Input for this task START

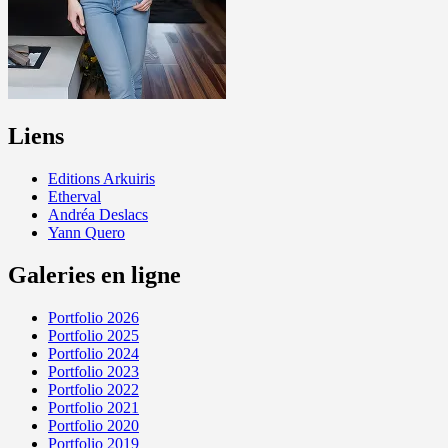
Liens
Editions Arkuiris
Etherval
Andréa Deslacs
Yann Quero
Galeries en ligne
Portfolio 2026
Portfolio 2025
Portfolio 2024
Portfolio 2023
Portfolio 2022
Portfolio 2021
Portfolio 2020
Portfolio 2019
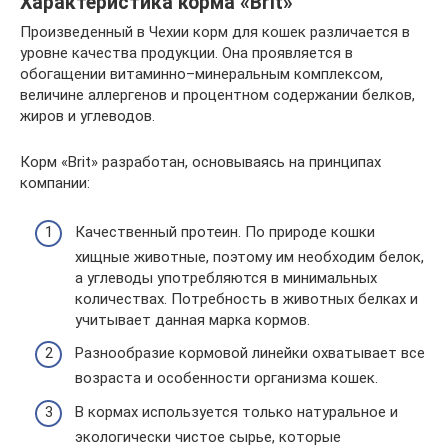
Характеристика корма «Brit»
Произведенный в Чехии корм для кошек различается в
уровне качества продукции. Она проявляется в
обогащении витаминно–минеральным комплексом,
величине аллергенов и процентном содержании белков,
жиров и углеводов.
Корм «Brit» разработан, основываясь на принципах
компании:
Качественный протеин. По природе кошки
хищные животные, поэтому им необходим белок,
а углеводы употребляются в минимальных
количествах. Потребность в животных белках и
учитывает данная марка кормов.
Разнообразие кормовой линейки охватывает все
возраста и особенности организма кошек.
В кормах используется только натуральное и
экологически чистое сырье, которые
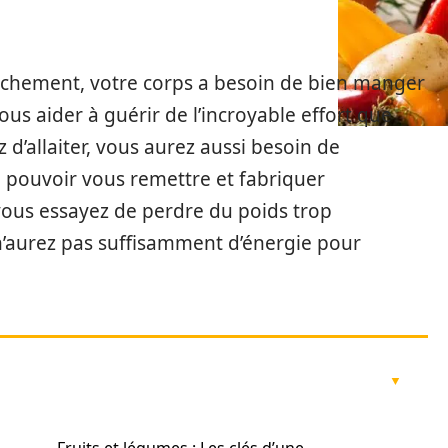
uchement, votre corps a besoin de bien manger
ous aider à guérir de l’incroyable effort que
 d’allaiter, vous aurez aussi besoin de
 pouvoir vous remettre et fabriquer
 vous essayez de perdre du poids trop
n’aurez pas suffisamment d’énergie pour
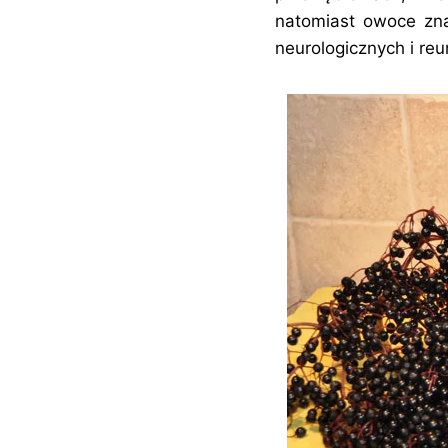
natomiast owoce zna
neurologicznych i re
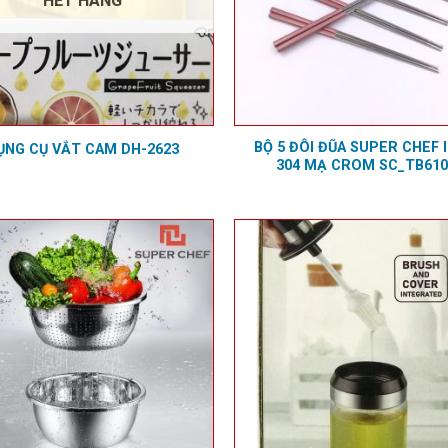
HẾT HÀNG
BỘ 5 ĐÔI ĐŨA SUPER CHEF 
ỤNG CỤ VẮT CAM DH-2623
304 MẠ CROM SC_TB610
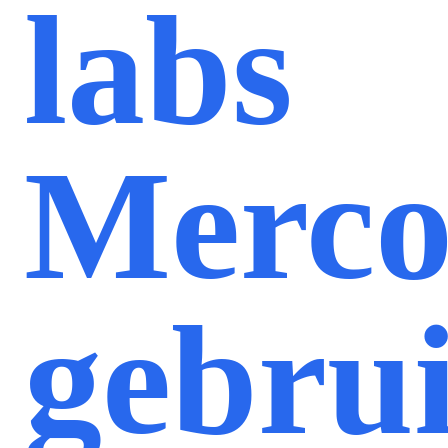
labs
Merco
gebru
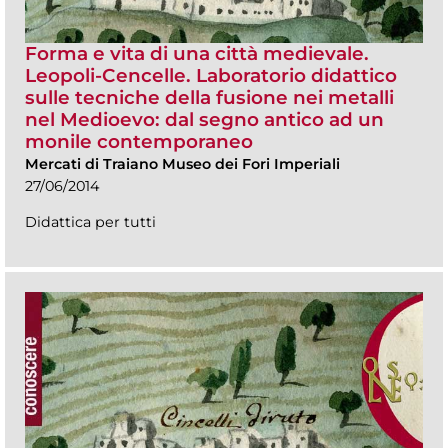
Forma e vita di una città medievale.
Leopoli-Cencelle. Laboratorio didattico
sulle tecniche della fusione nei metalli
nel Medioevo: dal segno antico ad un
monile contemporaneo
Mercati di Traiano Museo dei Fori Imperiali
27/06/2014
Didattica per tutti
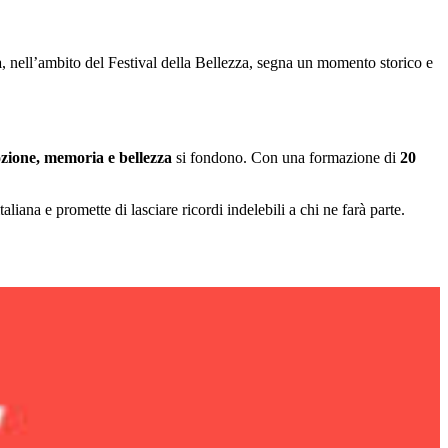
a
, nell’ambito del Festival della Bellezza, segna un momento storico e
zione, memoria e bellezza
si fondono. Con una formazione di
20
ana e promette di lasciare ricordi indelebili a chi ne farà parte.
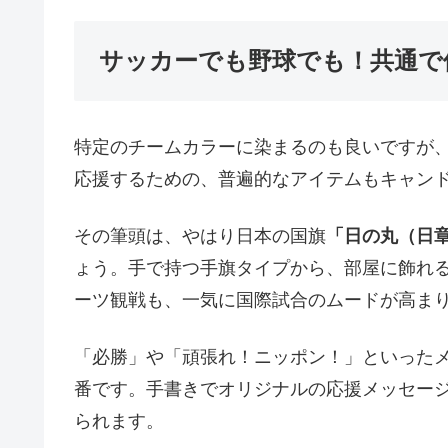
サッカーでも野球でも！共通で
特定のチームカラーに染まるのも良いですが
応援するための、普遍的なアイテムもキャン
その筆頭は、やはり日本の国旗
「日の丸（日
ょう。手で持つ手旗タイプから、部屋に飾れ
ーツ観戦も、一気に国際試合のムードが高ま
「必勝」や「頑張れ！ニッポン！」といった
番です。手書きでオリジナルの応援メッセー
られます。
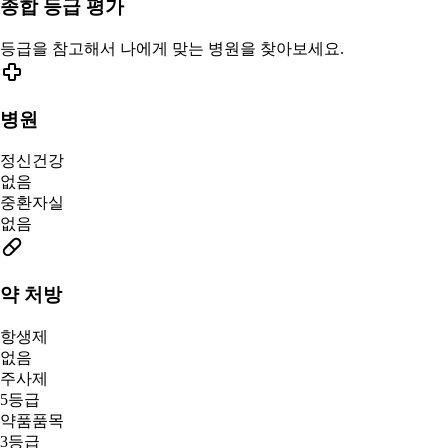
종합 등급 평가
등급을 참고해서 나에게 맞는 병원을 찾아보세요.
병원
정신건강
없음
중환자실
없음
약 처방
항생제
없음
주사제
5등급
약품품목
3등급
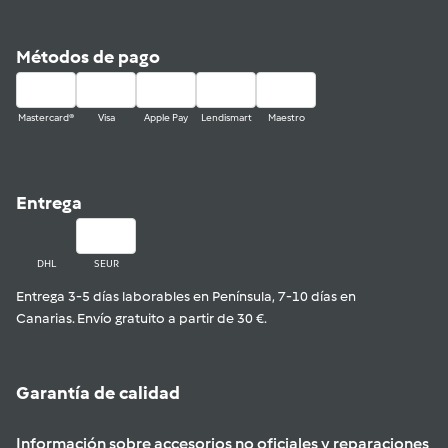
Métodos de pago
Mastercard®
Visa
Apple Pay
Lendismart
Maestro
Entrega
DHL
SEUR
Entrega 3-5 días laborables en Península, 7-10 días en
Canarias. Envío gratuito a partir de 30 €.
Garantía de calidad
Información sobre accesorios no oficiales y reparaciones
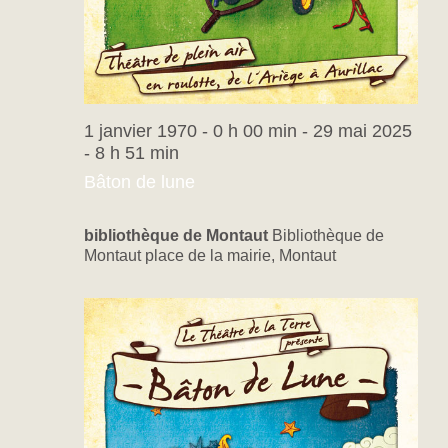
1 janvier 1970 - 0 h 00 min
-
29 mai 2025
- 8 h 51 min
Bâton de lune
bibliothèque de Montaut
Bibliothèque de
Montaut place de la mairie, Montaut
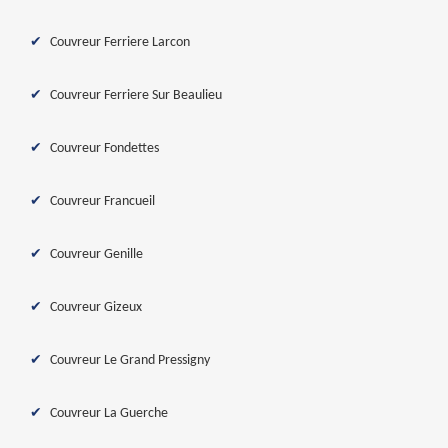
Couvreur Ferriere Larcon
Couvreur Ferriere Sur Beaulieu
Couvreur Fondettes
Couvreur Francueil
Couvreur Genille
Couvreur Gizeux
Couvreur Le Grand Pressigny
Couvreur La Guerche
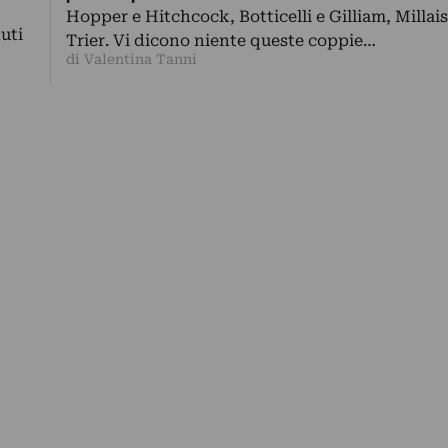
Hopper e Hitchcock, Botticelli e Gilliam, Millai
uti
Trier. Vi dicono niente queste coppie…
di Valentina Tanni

Input for this task END

== Task description ==
Go line by line through the data and copy any that contain "Ferriere".

== Result of the exercise ==
Couvreur Ferriere Larcon
Couvreur Ferriere Sur Beaulieu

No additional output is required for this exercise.